While it is true that the MPE setup directions contained in the suggestion enclosed need to be ascertained before one can proceed with any meaningful further attempts at remediation, in and of itself, the suggestion is only the first step to clear any obvious missteps by the user out of the way; it isn't a solution to the actual reported issue at all. The fact that other MPE applications are working as expected should immediately remove this suggestion from consideration.

(EOQ)

SO, while the techie did answer my request within four days, the "attempt at remediation" was useless in my case. I am waiting for a further response.

Offered in the spirit of FWIW.


----------



## outland (May 22, 2022)

Given the tone of my immediately previous post above, I felt that I should reiterate my positive experience with FXPansion and ROLI to this point; they have in every other issue stuck with an problem to its resolution. I do have hopes that such will be the case once again. Cypher 2 and Strobe 2 are both very capable soft synths that I have enjoyed working with. The TransMod system is really useful to me as a wind driver user, so I really hope that both of these somewhat older VSTs can be returned to the land of the (virtually) living.


----------



## outland (May 22, 2022)

I've got a couple more observations on this issue: 

1) It seems to be situated around the VST plug-in. Both the Cypher 2 and Strobe 2 stand-alone apps do not seem to drop notes (and though neither is thoroughly stable from crashing, they seem better than the VST on this front as well.) 

2) Waveform 12 seems to deal with both Cypher 2 and Strobe 2 better than either Bitwig 4.2.3 or Studio One 5.5. Again, Waveform isn't perfect with them either, but is better dealing with the plug-ins. 
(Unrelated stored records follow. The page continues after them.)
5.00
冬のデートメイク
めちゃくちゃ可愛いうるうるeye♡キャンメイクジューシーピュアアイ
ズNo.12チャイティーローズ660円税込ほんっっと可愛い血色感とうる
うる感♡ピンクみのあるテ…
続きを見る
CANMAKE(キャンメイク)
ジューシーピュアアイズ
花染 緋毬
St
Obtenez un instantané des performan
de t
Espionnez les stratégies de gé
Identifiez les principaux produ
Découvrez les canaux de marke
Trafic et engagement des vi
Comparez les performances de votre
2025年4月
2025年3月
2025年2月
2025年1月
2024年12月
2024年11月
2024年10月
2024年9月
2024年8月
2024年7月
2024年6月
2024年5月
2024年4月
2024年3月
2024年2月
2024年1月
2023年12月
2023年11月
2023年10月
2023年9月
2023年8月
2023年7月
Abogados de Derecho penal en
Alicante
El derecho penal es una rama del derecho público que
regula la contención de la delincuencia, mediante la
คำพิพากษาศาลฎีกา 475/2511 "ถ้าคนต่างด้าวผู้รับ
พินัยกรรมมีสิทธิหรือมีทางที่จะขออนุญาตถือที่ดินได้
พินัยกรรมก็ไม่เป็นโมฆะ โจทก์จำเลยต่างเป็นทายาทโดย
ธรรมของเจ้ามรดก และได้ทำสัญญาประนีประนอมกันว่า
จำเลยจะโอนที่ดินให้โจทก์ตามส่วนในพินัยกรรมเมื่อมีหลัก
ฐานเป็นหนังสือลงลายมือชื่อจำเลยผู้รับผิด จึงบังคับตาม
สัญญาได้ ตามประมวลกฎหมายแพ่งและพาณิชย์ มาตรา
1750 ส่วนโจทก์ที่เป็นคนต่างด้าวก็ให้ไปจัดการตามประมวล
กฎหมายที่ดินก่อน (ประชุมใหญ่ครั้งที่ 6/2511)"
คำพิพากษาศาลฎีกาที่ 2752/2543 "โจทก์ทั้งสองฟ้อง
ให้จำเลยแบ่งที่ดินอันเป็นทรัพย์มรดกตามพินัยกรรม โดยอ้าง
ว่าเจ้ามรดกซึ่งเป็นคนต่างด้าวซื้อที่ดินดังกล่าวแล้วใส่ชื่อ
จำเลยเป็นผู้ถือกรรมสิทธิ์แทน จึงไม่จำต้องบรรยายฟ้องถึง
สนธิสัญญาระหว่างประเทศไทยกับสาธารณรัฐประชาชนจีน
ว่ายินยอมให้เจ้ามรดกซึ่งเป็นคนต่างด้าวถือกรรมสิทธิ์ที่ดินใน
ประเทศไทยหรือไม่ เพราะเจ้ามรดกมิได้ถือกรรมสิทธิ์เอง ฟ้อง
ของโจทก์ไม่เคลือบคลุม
If anyone has any ideas, please let me know. Thanks, much!


----------



## el-bo (May 22, 2022)

Don’t remember having any issues with these (Logic on MacOS Mojave). Think the last time I used them was a couple of weeks ago. Will try tomorrow, to see if I can replicate any of your issues


----------



## outland (May 22, 2022)

el-bo said:


> Don’t remember having any issues with these (Logic on MacOS Mojave). Think the last time I used them was a couple of weeks ago. Will try tomorrow, to see if I can replicate any of your issues


Thanks much! It's been weird having them freak out both at the same time. Anything you find out and can offer will be appreciated.


----------